BIZAA changes lives in Nigeria

Making a difference globally can be difficult while living in the midwest; BIZAA club allows this to change. BIZAA is a Twin Cities based organization which has an outlet at the high school. Advised by Spanish teacher Kirsten Carter, and made up of many co-presidents, BIZAA works to fund kids stuck in poverty in Nigeria and provides access to education by meeting once a month and fundraising though volunteering. 

BIZAA stands for Basic Institution of Zonal African Advancement, which means supporting bright kids in their journey through education and rescuing them from child labor or human trafficking. Child labor in countries struck with poverty is unfortunately common and strikingly real. Creator of BIZAA, Okey, was born into a poor Nigerian family himself, and escaped poverty in his middle years. 

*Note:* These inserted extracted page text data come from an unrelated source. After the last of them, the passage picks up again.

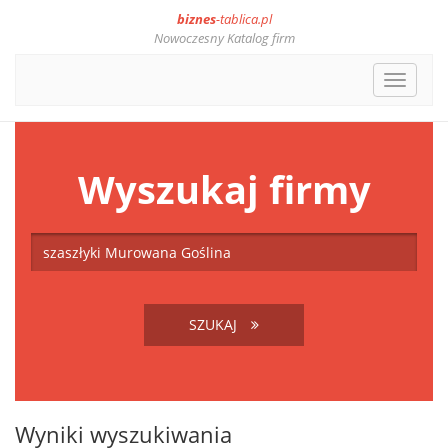
biznes
-tablica.pl
Nowoczesny Katalog firm
Toggle
navigat
Wyszukaj firmy
SZUKAJ
Wyniki wyszukiwania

He started the organization which was inspired from his past by “thinking back to when he was young and seeing the impoverished and the underprivileged… he thought, how can I give back?” Oyintare Porbeni, senior co-president said. 

Okey wanted to help those who live with similar problems he faced in childhood and allow the opportunity for stable jobs and a constant, reliable income flow in their futures. Something unique about BIZAA is each child being supported is set in a spotlight and is allowed the opportunity to build relationships with the students here in Minnesota through letters once a year. This allows their supporters to understand their goals after education and who they are individually. Compared to large corporations, BIZAA strives for personal life-long connections which enhances its impact by so much. 

“We know exactly who we are connecting with and so we’re able to feel a more personal connection to those kids which makes us more invested,” Carter said. 

Raising enough money to support all six kids requires many hours of volunteering. The club organizes many fundraising opportunities. 

“We are selling butter braids, and in the past we have volunteered at Kowalskis by bringing peoples bags to their car and we’re also thinking of selling bracelets this year,” junior Lauryn Sawotin explained. 

Butter braids have become the simplest form of fundraising due to transactions being strictly online. Money used to purchase the braids go straight to a savings account that is then transferred to the BIZAA organization. Bagging groceries at Kowalski’s allows the club to interact with the community and integrate not only people but companies and families. 

In order to ensure each student receives the education promised they try to keep two years ahead with their sponsorships in case there is a tough year or low club attendance, Carter said. 

Of the numerous co-presidents, senior Oyintare Porbeni has a special reason for being a part of BIZAA. 

“I am Nigerian myself. So I thought this is the best way I can give back to my people.” Porbeni said. 

Inspired by Okey to help his native country and the deserving Nigerian students, Porbeni decided to integrate himself into the organization which focuses on real people, in real time. BIZAA works to fix entire lives, not just a few days. Instead of having big numbers and little change, BIZAA has smaller numbers and an enormous impact on children’s lives. 

Kirsten Carter plays a crucial role in BIZAA. When Okey came to the high school and spoke during what used to be called Amnesty days, he inspired Carter. When he approached her explaining how he wanted to open a branch of BIZAA at the school, Carter was supportive of the idea and wanted to help. She believes the message and actions associated with BIZAA are very special and unique. The club can create lifelong friends and ideas that carry farther than the classroom. 

If people help people, things will get better.

— Kirsten Carter

Carter hopes the members “will continue to serve throughout the rest of their life and in some way promote human rights, and hopefully be able to make the world a better place,” after BIZAA and high school. 

Volunteering and helping others is a huge factor which involved Carter with BIZAA. 

“I feel that all people should be of some service to others and that takes a lot of different shapes and forms. So the more opportunities we can give our students to find their passion for service, the better,” Carter said. 

BIZAA proves that even in a small Minnesota school, students can change entire lives across the world. Volunteering and helping people can also assist students in finding their purpose in life. 

Making a difference, small or large, can do big things. BIZAA creates the unique opportunity to help a child’s entire life improve, something not every person can say they’ve been a part of. 

“If you are in America, there are not many ways you can affect our international community but I feel like this is a great way to get kids together. We can do something small that has a huge impact,” Porbeni said. 

Students can agree that BIZAA opens their eyes to what is happening around the world. Instead of isolating themselves into their own worlds, club members are able to see directly into the life of another, allowing for the life skills of empathy and gratitude to flourish. 

Sawotin explained that it shows “what it is like somewhere else and it makes me feel good that I can help someone else get their education because I have had easy access to it my whole life and I have done something to help people,” and have had the opportunity to inspire others. 

Taking education for granted can come naturally due to everyone given the right to school in America. Seeing situations in other countries can open the eyes of the future generations of leaders and may promise hope for change where it is needed. 

Helping others can change the world one butter braid or club meeting at a time. Giving a person stuck in an unfortunate situation can substantially increase world connectedness and the overall opinion on empathy and how it should be applied. 

“If people help people, things will get better,” Kirsten Carter said.